Written task 1: Translate this sentence from the object model reference into Spanish: "The Deployment object controls when a Packaged Model is deployed."
Written task 2:
Answer these questions using the object model reference:
(a) What is the default value of canaryTrafficPercent?
(b) Under the UpdateFailed status, what is still serving requests?
(c) Which modelFormat value means the packaged model is provided in a container image?

Passage shown:
======

Object Model Reference

Description and control of your inference service is accomplished via two primary objects: Packaged Model and Deployment. Additionally, when referencing a Package Model via an external hosting method such as S3 bucket, or huggingface.co registry, you may need to configure a Registry to enable that access.

Deployment

The Deployment object controls when a Packaged Model is deployed. The Deployment object has the following attributes:

Input Attributes

  • name The name of the deployment to enable access to it via the REST interface or CLI. This is the name used in the associated KServe inference service that will be created.
  • namespace The Kubernetes namespace into which the service is deployed. It must already exist.
  • model The name (or id) of the packaged model to be deployed.
  • security Encapsulates the security option (authenticationRequired) for the deployed service.
  • autoScaling Controls the scaling limits minReplicas/maxReplicas, metric to control scaling, and the target value.
  • canaryTrafficPercent The percentage of traffic to route to this particular model version. The default is 100.
  • goalStatus Specifies the intended status to be achieved by the deployment. The default is Ready.
    • Ready
      The inference service will be deployed to enable inference calls.
    • Paused
      The inference service will be stopped and no longer accept calls.
  • environment Environment variables to be provided to the container image when started.
  • arguments Arguments to be passed to the container image when started. These are in addition to any configured on the packaged model.

Managed Attributes

  • id A unique identifier to identify this service.
  • status Summary status of the deployed service.
    • Deploying
      Service configuration is in progress.
    • Failed
      The service configuration failed.
    • Ready
      The service has been successfully configured and is serving.
    • Updating
      A new service revision is being rolled out.
    • UpdateFailed
      The current service revision failed to roll out due to an error. The prior version is still serving requests.
    • Deleting
      The deployed service is being removed.
    • Paused
      The deployed service has been stopped by the user or an external action.
    • Unknown
      Unable to determine the status.
    • Canceled
      The deployed service has been canceled.
  • state State details of the current service configuration requested. See the DeploymentStateDetails component for details.
  • secondaryState State details of a prior service configuration until the currently requested configuration has been fully rolled out.

PackagedModel

The Packaged Model object identifies the model and code that make up your inference service. The code may be provided via a container image, or via an external hosting method (S3 or huggingface.co registry). The Packaged Model object has the following attributes:

Input Attributes

  • name The name of the model.
  • description A text description of the model.
  • modelFormat Model format for downloaded models (e.g. from S3, http, etc.).
    • custom
      The packaged model is provided in a container image.
    • bento-archive
      The packaged model is a bento archive file (.bento). It will be downloaded, expanded, and then will be served using the bentolm serve command in a provided bentoml serving container.

======

Data segment:
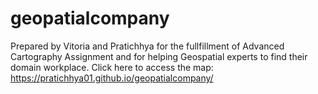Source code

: # geopatialcompany
Prepared by Vitoria and Pratichhya for the fullfillment of Advanced Cartography Assignment and for helping Geospatial experts to find their domain workplace. Click here to access the map: https://pratichhya01.github.io/geopatialcompany/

======

Exercise response 1: El objeto Deployment controla cuándo se despliega un Packaged Model.

Exercise response 2:
(a) 100
(b) The prior version
(c) custom